There was a bit of laughter all around, if somewhat nervous.

“Mark?” Cherry asked. “Tell us about your crew.”

“Hm.” Mark shifted his position a little next to Fireball. “Well, Johanssen and I were in the same astronaut group- the last group trained before the Ares III crew was selected. Martinez and Beck were in the group before ours, and Lewis was in the group before that. Vogel’s European Space Agency- he was the last guy picked. I knew Johanssen a little, and I had some training under Lewis, but I didn’t meet the others until the Ares III picks were finalized. And then we had years of training together ahead of us.”

“Yeah, but what are they like?”

“They’re like… well, they’re like them,” Mark said. “None of them are like anyone else. Martinez comes off as a fighter jock, and he loves a joke, the dirtier the better, but he’s also totally nuts for his wife and a committed Catholic- very religious, and not in any jerk I’m-better-than-you or you-ought-to-do-this-too way. Lewis is by-the-book and strict, but she has this silly streak that sneaks up on you sometimes when you don’t expect it. Beck is a doctor twenty-four seven, but once you get around that he’s game for anything. Johanssen is all geek, but she’s also the supermodel of the crew and barely knows it. Vogel is like this human iceberg, keeps most of himself hidden, very quiet, very serious. But he’s funny, in a sly way. When he tells a joke, it can take half an hour before you realize it.”

“So,” Spitfire said, “Lewis, she’s oldest, right?”

“Um… actually…” Mark wiggled under the pile, a little harder than perhaps necessary. “Actually, I’m the oldest. Nine months older than Vogel. Over a year older than Lewis.”

“Really?” Fireball snorted hard enough to shake the whole cuddle pile. “And you the oldest here, too. You able to keep up with us, old man?”

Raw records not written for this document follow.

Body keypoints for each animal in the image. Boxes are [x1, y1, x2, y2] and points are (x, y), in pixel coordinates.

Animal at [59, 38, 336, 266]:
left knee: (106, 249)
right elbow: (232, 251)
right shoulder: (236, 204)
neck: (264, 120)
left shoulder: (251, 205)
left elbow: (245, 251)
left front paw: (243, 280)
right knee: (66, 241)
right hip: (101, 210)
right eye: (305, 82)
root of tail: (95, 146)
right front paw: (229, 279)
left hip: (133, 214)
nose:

“You know,” Mark said softly, “I never appreciated that joke during training. Don’t care much for it now, either.”

“Don’t worry, Grandfather,” Starlight said. “You just take your nap during launch while the rest of us do all the work.”

“How about we take the nap now?” Dragonfly asked. “It’s an early morning tomorrow.”

As various riffs on “good night” echoed through the pile, Starlight forced her eyes to close. Sleep seemed miles away. Tomorrow anything could happen. They could go home. They could go to Earth. They could die in a fireball. They could die in the vacuum of space.

But whatever happened, it wouldn’t happen on Mars.

The pile shifted again. “Guys?” Mark asked.

“What?” Spitfire grumbled.

“Whatever happens tomorrow… thanks for everything. I don’t know how I would have survived without you. I’m lucky I met you about a dozen times over.”

“Mutual,” Fireball muttered.

“Yeah,” Dragonfly said.

“Thanks,” Spitfire said. “Now go sleep. Good night.”

“Mm.”

The pile grew still again, and gradually the easy sleepers, Fireball, Cherry and Spitfire, began their usual gentle snoring. Starlight listened to the sounds, and thought about tomorrow.

It didn’t take long for her to join them in the last sleep before leaving Mars.

Author's Notes:

Sol 551 is finished, at 6,480 words.

I've already written, weeks ago, snippets of epilog material, but tonight I'm going to push forward a bit and get the next chapter after the launch done. Yes, after months of basically posting what I write each day with no buffer, I've got a buffer again just as the story is about to end.

The ages of the Ares III crew, and their training classes, come from promotional materials released for the movie. The book says not one word about the ages of any of the characters involved, unless you count Martinez's child.